Most Valuable Player
Even in the current climate of rebuilding, the only player thought to be immune from trade is Ryan Braun. Braun’s suspension for performance-enhancing drugs — and his childish antics in playing the blame-game after the fact — were a black eye on the organization and have made him a pariah throughout much of baseball. That’s before you get to his advancing age, declining health, and mammoth contract. Nobody else wants to deal with him, much less give up valuable young players for the privilege of dealing with him.
However, the Brewers and fans are desperately hoping that Braun can put it back together. He will be 32 years old next year — old, but not ancient. Still young enough to have trade value, if his name wasn’t a four-letter word around the league. A few quietly productive seasons will start to dampen that effect, though.
Braun’s 2015 season was certainly encouraging in that regard. On the one hand, while he led the team in WAR, he posted a comparable number to 2014’s total. He was far from being the 5-6 win player of his prime.
But that’s due in large part to Braun’s defensive implosion. Since being moved off of third base in 2008, Braun has consistently been a defensive positive. In 2015, though, that stopped, and the Hebrew Hammer was approximately ten runs worse than average in the field.
Offensively, though, Braun posted superstar numbers again. His slugging percentage and home runs were down, suggesting at this point that his numbers from 2009-2012 might not have exactly been organic, but he’s also growing into a more patient hitter as he ages. He has yet to lose the ability to put bat to ball. Braun stole 24 bases in 2015, too, getting caught only four times.

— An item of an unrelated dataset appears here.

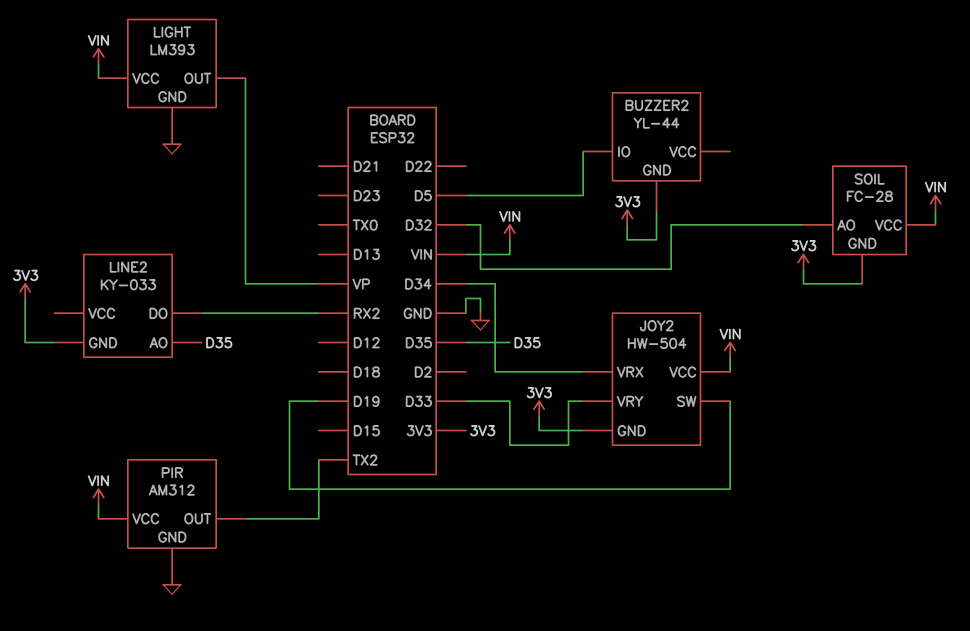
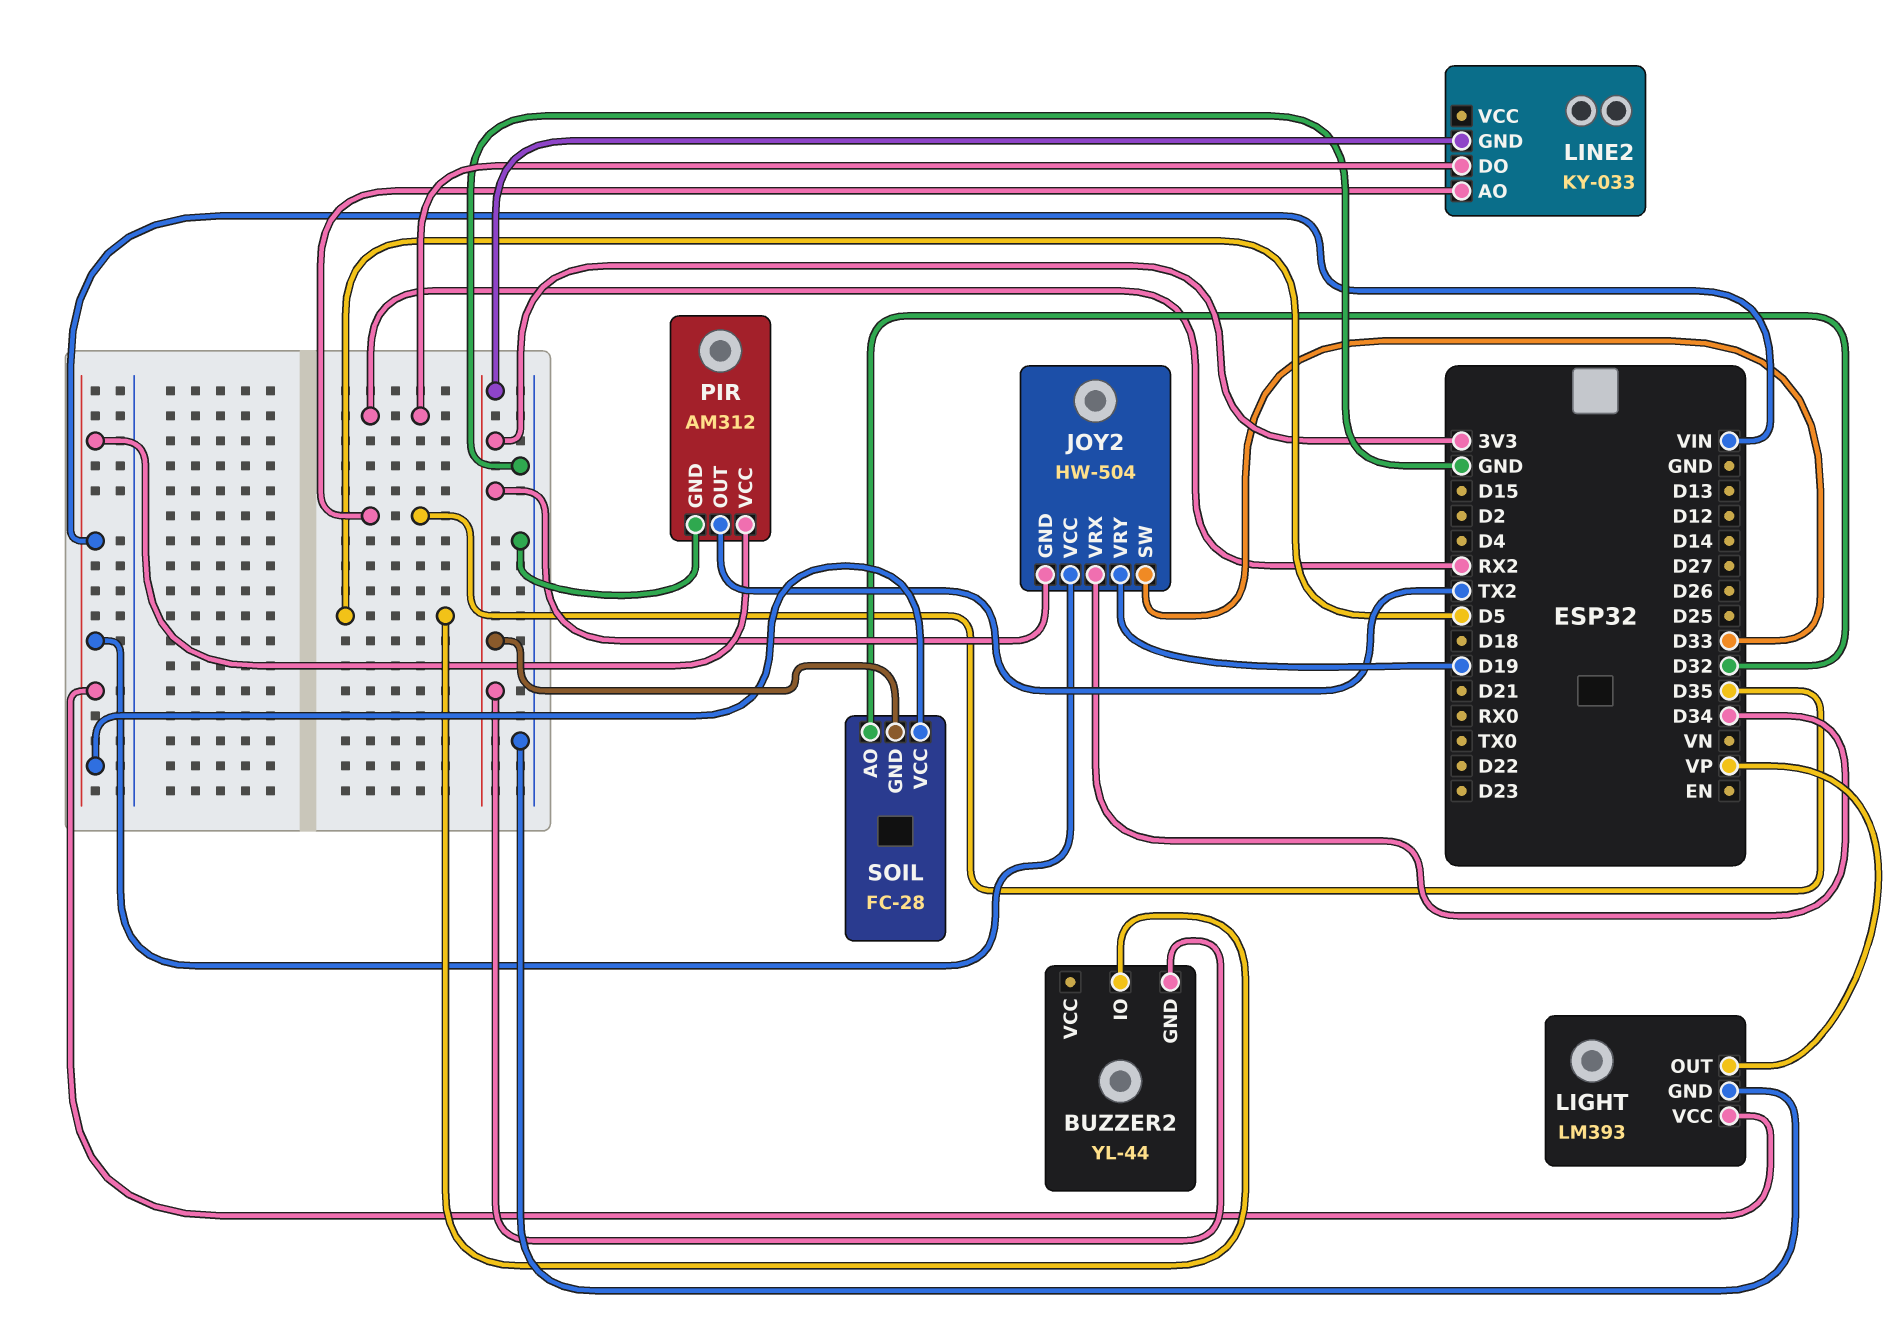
JOY2 pin SW: D19 -> D33
JOY2 pin VRY: D33 -> D19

In the offensive facet of the game, there might not be a player more well-rounded than Ryan Braun, and that holds true even at his advanced age and with his dimished power capability. Whichever team finally decides to put together a fair offer for him will be getting a great deal out of it. And if the Brewers hold onto him instead, he could absolutely still be contributing when the team puts a contender on the field.
Ryan Braun’s 2015 season wasn’t good enough to contend for the league MVP award. But the 2015 Brewers are far from the class of the league — and in this small pond, Braun is more than fish enough to take home the hardware.